(Beginning of PASSAGE SHOWN)

While minorities, particularly Native American and African Americans, are disproportionately killed by the police, the overwhelming majority of victims are poor and working class, and a plurality are white.
These inconvenient facts, however, did not stop Reverend Al Sharpton, a 2004 Democratic presidential candidate and creator of the National Action Network, from repeatedly claiming that Nichols’ killing at the hands, boots, fists, batons and tasers of five black cops was an example of racism and that there were “two justice systems” based on skin color.
Sharpton said Nichols’ death showed that the police do not have the “same manners on the white side of town” as they have on the “black side of town,” adding that had Nichols been “white,” the police “would not have beat him that night!”
Rewriting the history of Dr. Martin Luther King Jr. to serve the political agenda of the Democratic Party, Sharpton claimed that King sacrificed his life so blacks could assume positions of power within the capitalist state.
“When Dr. King went to the mountain top, he could see Barack Obama... and Kamala Harris... and black police chiefs,” Sharpton yelled.
King was assassinated under the watchful eye of the Federal Bureau of Investigation on April 4, 1968 in Memphis, as he was fighting for sanitation workers as part of the Poor People’s Campaign.

(End of PASSAGE SHOWN)
(Beginning of DATASET ENTRIES)

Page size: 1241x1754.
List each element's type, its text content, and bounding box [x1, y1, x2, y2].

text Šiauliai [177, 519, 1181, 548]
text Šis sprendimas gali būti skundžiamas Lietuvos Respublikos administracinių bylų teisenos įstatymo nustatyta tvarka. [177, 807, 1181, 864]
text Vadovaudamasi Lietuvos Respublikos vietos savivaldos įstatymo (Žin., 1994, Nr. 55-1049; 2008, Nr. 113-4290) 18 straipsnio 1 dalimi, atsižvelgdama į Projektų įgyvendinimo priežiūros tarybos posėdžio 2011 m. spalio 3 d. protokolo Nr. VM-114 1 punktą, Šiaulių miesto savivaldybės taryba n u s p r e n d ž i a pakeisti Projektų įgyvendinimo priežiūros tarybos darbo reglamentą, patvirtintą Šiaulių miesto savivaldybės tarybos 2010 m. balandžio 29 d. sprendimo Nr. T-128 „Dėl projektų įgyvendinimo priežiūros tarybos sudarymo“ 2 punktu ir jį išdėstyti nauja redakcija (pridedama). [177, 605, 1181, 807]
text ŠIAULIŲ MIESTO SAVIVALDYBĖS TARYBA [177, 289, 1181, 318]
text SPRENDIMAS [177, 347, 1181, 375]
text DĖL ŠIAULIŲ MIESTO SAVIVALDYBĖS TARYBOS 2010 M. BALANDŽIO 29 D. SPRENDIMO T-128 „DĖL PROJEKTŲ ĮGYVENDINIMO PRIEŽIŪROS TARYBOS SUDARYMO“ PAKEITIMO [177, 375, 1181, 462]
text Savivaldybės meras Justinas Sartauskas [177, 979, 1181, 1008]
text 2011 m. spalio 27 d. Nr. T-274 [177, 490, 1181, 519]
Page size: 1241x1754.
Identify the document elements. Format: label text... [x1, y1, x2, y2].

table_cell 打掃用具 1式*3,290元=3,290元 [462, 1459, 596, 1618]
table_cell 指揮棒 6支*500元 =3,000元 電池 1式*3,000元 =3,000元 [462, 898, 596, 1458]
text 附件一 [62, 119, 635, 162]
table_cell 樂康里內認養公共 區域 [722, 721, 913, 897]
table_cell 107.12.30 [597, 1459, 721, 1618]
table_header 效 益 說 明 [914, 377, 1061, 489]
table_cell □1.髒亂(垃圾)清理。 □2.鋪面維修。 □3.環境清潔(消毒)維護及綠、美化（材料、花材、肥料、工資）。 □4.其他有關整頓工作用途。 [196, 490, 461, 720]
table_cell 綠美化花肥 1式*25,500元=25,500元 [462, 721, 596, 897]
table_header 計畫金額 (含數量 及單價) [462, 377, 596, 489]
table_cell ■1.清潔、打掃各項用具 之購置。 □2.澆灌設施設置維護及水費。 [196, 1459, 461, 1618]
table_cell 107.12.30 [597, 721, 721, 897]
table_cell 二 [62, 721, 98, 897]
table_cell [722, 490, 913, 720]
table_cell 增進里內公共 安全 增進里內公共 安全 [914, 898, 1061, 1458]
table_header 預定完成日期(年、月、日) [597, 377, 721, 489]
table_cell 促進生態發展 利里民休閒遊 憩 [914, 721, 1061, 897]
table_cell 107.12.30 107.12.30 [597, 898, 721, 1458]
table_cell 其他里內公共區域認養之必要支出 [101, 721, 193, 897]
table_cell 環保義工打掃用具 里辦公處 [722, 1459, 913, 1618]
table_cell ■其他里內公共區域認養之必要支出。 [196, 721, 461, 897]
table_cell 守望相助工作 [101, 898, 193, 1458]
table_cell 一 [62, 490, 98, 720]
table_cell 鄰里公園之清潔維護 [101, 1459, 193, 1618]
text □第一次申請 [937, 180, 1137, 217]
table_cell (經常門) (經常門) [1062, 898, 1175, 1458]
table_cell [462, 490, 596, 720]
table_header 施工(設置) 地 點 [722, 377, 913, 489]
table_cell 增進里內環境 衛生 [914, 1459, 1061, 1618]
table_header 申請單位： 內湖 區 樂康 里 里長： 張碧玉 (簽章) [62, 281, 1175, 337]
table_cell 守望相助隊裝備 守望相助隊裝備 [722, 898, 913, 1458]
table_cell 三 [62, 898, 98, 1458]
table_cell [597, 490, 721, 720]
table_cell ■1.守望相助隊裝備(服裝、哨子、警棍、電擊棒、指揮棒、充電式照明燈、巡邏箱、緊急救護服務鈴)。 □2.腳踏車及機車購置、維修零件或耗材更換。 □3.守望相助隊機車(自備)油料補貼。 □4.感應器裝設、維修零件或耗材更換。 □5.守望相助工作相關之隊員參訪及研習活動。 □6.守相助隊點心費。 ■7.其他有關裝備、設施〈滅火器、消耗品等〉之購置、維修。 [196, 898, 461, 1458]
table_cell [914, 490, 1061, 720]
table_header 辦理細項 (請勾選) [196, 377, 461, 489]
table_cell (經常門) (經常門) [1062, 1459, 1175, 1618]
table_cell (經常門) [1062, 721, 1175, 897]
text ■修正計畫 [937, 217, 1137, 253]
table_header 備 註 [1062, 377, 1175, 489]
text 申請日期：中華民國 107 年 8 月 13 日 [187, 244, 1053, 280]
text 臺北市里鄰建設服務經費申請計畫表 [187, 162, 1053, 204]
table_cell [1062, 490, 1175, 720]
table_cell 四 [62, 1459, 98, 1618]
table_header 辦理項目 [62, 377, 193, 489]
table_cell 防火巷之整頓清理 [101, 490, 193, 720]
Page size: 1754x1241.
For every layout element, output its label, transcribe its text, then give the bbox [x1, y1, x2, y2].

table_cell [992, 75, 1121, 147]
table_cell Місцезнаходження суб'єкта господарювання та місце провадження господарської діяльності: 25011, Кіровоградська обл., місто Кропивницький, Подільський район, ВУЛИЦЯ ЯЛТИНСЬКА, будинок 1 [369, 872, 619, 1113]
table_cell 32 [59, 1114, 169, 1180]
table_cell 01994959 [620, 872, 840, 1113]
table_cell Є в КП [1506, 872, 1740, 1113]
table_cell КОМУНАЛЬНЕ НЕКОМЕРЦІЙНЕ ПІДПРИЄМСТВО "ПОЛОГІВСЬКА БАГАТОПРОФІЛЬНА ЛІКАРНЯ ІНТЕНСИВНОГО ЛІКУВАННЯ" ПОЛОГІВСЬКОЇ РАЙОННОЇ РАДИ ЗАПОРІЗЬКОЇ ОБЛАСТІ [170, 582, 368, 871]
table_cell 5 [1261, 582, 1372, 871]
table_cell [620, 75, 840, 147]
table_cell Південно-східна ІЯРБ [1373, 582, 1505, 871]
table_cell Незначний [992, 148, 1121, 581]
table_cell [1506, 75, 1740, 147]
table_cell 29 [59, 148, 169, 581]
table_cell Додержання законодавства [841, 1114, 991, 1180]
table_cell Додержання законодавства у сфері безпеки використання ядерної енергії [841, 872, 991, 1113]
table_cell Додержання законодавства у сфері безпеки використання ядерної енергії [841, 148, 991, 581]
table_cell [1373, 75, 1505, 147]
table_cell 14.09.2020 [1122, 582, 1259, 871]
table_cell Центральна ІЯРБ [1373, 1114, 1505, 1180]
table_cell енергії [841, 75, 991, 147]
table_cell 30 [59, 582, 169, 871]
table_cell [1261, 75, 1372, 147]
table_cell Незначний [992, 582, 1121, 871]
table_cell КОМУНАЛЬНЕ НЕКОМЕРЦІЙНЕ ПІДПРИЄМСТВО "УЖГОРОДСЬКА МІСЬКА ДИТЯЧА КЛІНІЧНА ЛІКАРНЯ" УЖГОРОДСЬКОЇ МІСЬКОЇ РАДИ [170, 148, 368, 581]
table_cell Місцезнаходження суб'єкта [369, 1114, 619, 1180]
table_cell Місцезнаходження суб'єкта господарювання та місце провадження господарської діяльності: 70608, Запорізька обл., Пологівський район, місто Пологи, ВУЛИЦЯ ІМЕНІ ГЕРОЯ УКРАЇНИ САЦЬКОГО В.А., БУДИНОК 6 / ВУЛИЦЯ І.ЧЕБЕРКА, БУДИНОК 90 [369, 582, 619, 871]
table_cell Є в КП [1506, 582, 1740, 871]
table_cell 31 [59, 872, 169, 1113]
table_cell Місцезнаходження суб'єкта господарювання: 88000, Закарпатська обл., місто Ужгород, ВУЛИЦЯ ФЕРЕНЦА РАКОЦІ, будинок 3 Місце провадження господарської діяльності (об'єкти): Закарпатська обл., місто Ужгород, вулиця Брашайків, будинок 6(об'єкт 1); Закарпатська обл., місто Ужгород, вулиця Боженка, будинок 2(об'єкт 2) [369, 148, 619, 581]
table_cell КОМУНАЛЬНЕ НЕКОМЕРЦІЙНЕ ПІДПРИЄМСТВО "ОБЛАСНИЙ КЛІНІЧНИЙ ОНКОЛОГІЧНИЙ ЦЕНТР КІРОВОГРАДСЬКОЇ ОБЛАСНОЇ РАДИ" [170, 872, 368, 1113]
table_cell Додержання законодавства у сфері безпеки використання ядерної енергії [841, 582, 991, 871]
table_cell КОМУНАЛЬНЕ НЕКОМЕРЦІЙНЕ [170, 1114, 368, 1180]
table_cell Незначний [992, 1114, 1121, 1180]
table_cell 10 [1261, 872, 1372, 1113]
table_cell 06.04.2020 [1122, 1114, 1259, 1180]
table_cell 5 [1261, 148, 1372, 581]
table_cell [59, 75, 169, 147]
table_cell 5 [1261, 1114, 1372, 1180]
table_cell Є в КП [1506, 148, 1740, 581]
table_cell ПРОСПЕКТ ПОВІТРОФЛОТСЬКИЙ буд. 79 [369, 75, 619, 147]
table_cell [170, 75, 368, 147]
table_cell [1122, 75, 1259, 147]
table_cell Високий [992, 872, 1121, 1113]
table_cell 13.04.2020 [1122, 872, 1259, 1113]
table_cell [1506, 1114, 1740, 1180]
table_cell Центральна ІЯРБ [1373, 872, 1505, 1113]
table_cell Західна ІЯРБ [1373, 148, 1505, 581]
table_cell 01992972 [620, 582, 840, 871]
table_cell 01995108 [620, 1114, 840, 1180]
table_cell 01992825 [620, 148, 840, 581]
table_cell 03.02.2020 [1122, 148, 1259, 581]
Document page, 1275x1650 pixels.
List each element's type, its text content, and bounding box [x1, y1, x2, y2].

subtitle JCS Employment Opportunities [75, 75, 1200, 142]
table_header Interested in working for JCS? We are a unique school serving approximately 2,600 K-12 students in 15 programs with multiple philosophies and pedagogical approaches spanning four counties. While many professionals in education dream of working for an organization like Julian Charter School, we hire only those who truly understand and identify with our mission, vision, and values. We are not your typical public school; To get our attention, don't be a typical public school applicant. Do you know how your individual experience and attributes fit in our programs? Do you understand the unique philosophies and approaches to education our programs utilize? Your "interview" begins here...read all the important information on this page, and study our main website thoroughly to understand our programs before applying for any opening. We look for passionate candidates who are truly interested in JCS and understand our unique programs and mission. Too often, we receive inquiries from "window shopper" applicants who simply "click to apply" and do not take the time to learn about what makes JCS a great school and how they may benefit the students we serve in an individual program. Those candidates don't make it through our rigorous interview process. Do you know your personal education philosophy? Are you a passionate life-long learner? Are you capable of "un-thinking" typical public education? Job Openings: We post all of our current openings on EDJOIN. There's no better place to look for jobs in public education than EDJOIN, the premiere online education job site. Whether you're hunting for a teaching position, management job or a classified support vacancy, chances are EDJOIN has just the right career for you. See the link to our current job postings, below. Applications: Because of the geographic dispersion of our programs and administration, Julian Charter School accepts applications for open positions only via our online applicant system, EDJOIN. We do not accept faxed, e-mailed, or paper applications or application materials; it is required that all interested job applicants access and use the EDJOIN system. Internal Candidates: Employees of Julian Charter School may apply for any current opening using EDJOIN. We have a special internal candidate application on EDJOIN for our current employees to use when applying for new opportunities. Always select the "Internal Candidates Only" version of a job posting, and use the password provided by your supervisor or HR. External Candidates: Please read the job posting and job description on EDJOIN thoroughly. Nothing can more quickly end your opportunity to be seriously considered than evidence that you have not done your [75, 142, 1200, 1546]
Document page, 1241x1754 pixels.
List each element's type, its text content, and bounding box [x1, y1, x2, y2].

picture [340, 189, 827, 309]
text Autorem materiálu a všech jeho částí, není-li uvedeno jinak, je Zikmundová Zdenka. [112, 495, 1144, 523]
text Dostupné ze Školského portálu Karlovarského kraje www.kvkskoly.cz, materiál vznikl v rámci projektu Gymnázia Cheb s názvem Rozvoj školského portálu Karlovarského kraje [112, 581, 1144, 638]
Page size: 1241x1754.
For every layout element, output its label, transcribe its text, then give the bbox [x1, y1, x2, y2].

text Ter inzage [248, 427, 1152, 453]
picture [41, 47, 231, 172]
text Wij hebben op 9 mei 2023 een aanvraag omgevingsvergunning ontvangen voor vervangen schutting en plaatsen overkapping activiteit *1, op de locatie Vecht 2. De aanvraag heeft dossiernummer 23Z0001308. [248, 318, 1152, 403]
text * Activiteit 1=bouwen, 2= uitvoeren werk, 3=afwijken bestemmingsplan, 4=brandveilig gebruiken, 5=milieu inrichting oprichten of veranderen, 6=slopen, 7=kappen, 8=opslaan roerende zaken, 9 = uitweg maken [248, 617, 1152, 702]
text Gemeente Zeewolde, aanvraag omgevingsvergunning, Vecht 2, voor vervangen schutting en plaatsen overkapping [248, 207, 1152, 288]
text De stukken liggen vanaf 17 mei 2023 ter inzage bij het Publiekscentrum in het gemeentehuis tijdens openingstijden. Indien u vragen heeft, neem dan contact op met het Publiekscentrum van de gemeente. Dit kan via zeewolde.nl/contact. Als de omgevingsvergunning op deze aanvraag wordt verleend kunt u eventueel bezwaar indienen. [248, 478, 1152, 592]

(End of DATASET ENTRIES)

EXERCISE INSTRUCTIONS ::
a - In the passage on Sharpton's remarks about Nichols' death, on what date and in what city was King assassinated?
b - Pick up the passage on Sharpton's remarks about Nichols' death and keep writing it from its last sentence on.

PER-TASK OUTPUTS ::
a - April 4, 1968, in Memphis.

b -
While he was not a Marxist, King was critical of capitalism, and he fought for economic, social, racial and political equality. He was also staunchly against the Vietnam War. Yet Sharpton asserted that King, who famously denounced the US government in a 1967 speech as the “greatest purveyor of violence today,” would have been supportive of Obama, the first president to be at war all eight years of his presidency and the originator of “terror Tuesdays.”
In addition to lying about King’s legacy, promoting racial division and obfuscating the class character of police violence, speakers, beginning with Vice President Kamala Harris, claimed that the police, under conditions of skyrocketing inequality, daily mass shootings and an increasingly militant working class, would be capable of “reform” via the George Floyd Justice in Policing Act of 2021.
After boasting that she was the co-author of the bill, the former “top cop” of California demanded that “Congress pass it. Joe Biden will sign it. We will not be denied, it is non-negotiable.”
Sharpton, who gave the eulogy for the funeral, likewise said that the way to “change the system” was to pass the legislation.
In addition to the fact that the House is now controlled by the increasingly fascistic Republican Party, and therefore the legislation stands virtually no chance of passing, the George Floyd Justice in Policing Act, which stalled in the Senate after being passed in the House in 2021, would do nothing to curb unending police killings.
In fact, the bill would provide hundreds of millions of dollars in grants to police departments around the country to hire and train more “SCORPION-style” units.
The 2021 version of the bill included a provision that would allow the attorney general to disperse $100 million in grants each year, from 2022 to 2024, for the Community Oriented Policing Services, or COPS program.
These funds, the bill notes, would be used to “recruit, hire incentivize, retain, develop, and train new, additional career law enforcement officers or current law enforcement officers who are willing to relocate to communities where there are poor or fragmented relationships between police and residents of the community, or where there are high incidents of crime.”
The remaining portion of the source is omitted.